Text extract »
>> begin
Rental agreements are legal documents, and dissolving them is a legal procedure. Creating and sending an eviction notice in accordance with the laws in your state is necessary to begin formal proceedings to remove the tenant.

What Is an Eviction Notice?

There are two types of eviction notice, curable and incurable. With a curable notice, a landlord allows a tenant to amend the situation leading to the eviction. An incurable eviction notice makes no such allowance.

The general wording of a curable eviction notice makes it clear that the tenant must fix a specific problem or move out by a certain date. Most commonly, an Eviction Notice is used as a result of non-payment of rent or delinquent rent. This gives the landlord the right to go to court to continue the eviction process.

The eviction process varies by state, and the time that a tenant gets to cure the issue is tied to state laws.

Other Names for Eviction Notice

Depending on your state, jurisdiction, or context, an Eviction Notice may also be known as:

  • Notice to Quit

  • Pay or Quit

  • Pay or Vacate

  • Notice to Vacate

These are all names for the same kind of notice, but you don't need to look up which one is the right one to use. 360 Legal Forms will help you generate the correct form for your state with our attorney-vetted templates.

Eviction Notice Terms

  • Forcible Entry and Detainer: The legal term for eviction

  • Writ of Restitution: Court document that allows law enforcement to remove the tenant of a property

  • Breach: When one party fails to meet the terms of an agreement

  • Holdover: A tenant who remains on a property after an Eviction Notice has expired

Who Needs an Eviction Notice?
>> end
Entries »
>> begin
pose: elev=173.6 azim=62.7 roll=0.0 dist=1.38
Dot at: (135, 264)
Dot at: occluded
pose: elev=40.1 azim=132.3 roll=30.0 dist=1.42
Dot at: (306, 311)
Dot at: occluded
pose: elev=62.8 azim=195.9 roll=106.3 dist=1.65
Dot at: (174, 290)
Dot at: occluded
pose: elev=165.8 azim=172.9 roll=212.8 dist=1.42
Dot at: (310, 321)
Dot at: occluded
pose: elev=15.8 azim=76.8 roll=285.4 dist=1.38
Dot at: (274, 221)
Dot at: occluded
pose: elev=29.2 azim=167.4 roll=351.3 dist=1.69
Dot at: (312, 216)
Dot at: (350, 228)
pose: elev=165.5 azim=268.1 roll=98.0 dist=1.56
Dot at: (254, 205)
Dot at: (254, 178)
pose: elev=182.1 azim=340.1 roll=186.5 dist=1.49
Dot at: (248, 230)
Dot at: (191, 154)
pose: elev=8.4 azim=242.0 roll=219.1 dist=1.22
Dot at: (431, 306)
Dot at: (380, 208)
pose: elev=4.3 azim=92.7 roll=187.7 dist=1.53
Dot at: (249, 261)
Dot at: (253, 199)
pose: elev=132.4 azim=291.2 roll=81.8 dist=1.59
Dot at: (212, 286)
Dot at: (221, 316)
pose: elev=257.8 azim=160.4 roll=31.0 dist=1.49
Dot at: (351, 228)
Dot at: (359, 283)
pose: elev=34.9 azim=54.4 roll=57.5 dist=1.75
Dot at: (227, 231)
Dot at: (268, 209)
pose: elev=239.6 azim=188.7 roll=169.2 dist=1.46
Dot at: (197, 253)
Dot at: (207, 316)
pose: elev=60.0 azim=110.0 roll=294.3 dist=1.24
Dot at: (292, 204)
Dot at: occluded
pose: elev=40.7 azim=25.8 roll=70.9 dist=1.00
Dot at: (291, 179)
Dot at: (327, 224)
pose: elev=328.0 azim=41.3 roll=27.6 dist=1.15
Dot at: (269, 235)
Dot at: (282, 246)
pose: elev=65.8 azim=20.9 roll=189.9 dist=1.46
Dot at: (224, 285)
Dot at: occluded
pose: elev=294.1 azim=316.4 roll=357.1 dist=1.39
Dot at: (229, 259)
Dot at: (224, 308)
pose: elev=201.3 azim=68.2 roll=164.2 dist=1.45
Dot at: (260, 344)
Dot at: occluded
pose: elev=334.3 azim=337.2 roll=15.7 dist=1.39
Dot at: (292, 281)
>> end
Copy the eviction notice text word for word, between "Other Names for" and "our attorney-vetted templates.", inclusive. The material has no connection to the eviction notice text.

Other Names for Eviction Notice

Depending on your state, jurisdiction, or context, an Eviction Notice may also be known as:

  • Notice to Quit

  • Pay or Quit

  • Pay or Vacate

  • Notice to Vacate

These are all names for the same kind of notice, but you don't need to look up which one is the right one to use. 360 Legal Forms will help you generate the correct form for your state with our attorney-vetted templates.